→ **本文**

┄┄┄┄┄┄┄┄┄┄┄┄┄┄┄┄┄┄┄┄

スクリーンは、半世紀前の第二次世界大戦時、アイルランドがまだイギリスからようやく自治権を取り戻していた頃から始まっている。
イギリス(グレイトブリテン)とアイルランドの歴史は複雑だ。自分自身、長い間イングランドと大英帝国の区別も違いも知らずに、下の地図の2つの島全部が「イギリス」だと思っていた。
舞台となっているスライゴーは北アイルランドとアイルランドの境界線近くの街で、北アイルランドの帰属を巡るアイルランドとイギリス本国との歴史的背景がこの映画の話の展開に深く絡んでいる。
さらに、アイルランドで定められた憲法や法律が人々-特に女性の生き方に大きな影響を与えていた。
第一次世界大戦前後からの2つの国の歴史の概略をアイルランド側から示すと以下のようになる。
【アイルランドの近年の概略史】
1916年 「イースター蜂起」
1918年 「アイルランド共和国」独立宣言
1922年 「アイルランド自治国」(北部6州を除く)成立
(現在イギリスに属している北部6州・北アイルランドの帰属問題は今も係争中)
1922年~1923年
「アイルランド」国内で条約賛成と反対派のナショナリスト同士で内戦)
1937年 アイルランド憲法発布。国名を「エール」に変更
(第二次世界大戦中は中立を維持)
1949年 英連邦から離れ「アイルランド共和国」に
*1910年代後半から1920年代までの「アイルランド独立」の頃の様子は映画『麦の穂をゆらす風』や『マイケル・コリンズ』に描かれている。
【 「大英帝国」「イギリス」・「アイルランド」の国旗の変遷 】
そして、現在のイギリスの正式名称は「グレートブリテン及び北アイルランド連合王国」と呼ぶそうである。つまり、イングランド、スコットランド、ウェールズそして北アイルランドの4つの王国で構成されているという事だ。その4つ目の「北アイルランド」の帰属をめぐって、現在でも争われて現在に至っている。
原作のセバスチャン・バリーの小説『秘密の書』がこの映画のもとになっているということだが、人物の設定や歴史背景と役割も所々変更されているという。
歴史の教科書にあるように、イギリスは国王ヘンリー8世の時代に、自己の6度の結婚を合法化するため、ローマ・カトリック教会と袂を分かち、イギリス国教会を立ち上げて、以後プロテスタントの国になっている。だから、カトリックの影響力が強く残っていたアイルランドはイギリスとは共に歩めず、以後宗教対立が続くことになる。

┄┄┄┄┄┄┄┄┄┄┄┄┄┄┄┄┄┄┄┄

収集したデータ:
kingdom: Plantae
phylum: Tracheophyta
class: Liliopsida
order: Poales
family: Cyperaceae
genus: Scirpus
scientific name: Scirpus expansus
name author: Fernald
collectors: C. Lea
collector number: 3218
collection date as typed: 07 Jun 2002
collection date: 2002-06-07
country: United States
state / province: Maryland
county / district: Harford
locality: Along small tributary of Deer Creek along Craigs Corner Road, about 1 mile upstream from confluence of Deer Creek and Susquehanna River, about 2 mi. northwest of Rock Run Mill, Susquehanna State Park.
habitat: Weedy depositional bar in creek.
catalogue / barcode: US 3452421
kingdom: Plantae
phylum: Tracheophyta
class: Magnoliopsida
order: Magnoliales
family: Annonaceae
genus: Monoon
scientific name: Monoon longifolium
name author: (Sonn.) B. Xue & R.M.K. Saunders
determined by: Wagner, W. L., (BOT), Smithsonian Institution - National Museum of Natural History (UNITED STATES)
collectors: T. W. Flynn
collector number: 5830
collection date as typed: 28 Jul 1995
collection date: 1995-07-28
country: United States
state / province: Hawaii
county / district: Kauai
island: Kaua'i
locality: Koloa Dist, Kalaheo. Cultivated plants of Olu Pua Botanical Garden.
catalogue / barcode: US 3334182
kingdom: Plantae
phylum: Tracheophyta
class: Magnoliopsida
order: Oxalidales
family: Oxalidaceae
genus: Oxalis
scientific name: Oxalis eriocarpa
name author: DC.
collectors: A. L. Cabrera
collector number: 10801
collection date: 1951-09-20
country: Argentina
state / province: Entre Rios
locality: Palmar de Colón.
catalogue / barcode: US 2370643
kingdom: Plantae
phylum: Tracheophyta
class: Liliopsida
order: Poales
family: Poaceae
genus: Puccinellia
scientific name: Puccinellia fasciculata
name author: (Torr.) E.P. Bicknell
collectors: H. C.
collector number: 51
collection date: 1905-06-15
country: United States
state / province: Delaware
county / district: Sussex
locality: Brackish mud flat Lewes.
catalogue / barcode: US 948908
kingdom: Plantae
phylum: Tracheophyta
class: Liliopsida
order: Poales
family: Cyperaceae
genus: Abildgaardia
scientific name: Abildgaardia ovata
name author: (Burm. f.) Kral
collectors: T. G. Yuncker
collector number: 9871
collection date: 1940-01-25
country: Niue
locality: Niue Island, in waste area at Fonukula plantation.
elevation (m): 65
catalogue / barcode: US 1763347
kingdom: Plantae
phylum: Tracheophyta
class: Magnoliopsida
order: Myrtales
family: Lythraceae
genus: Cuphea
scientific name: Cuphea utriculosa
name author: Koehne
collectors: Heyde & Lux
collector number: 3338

┄┄┄┄┄┄┄┄┄┄┄┄┄┄┄┄┄┄┄┄

→ **練習問題**
**a)** 次の(i)〜(iii)が本文の内容に合うかどうか、それぞれ「はい」か「いいえ」で答え、決め手になる本文の言葉をそのまま引用してください。
(i) 1937年にアイルランド憲法が出され、国の名前が「エール」に変わった。
(ii) アイルランドは第二次世界大戦のあいだ、イギリスの側について戦った。
(iii) 映画の舞台のスライゴーは、北アイルランドとアイルランドの境界線から遠く離れた街だ。
**b)** 本文の一部を、「イギリス(グレイトブリテン)」を含むところから書き始めて「の話の展開に深く絡んでいる。」まで書いたら止め、そのまま書き出してください。

→ **解答**
**a)**
(i) はい。「1937年 アイルランド憲法発布。国名を「エール」に変更」
(ii) いいえ。「第二次世界大戦中は中立を維持」
(iii) いいえ。「スライゴーは北アイルランドとアイルランドの境界線近くの街」

**b)**
イギリス(グレイトブリテン)とアイルランドの歴史は複雑だ。自分自身、長い間イングランドと大英帝国の区別も違いも知らずに、下の地図の2つの島全部が「イギリス」だと思っていた。
舞台となっているスライゴーは北アイルランドとアイルランドの境界線近くの街で、北アイルランドの帰属を巡るアイルランドとイギリス本国との歴史的背景がこの映画の話の展開に深く絡んでいる。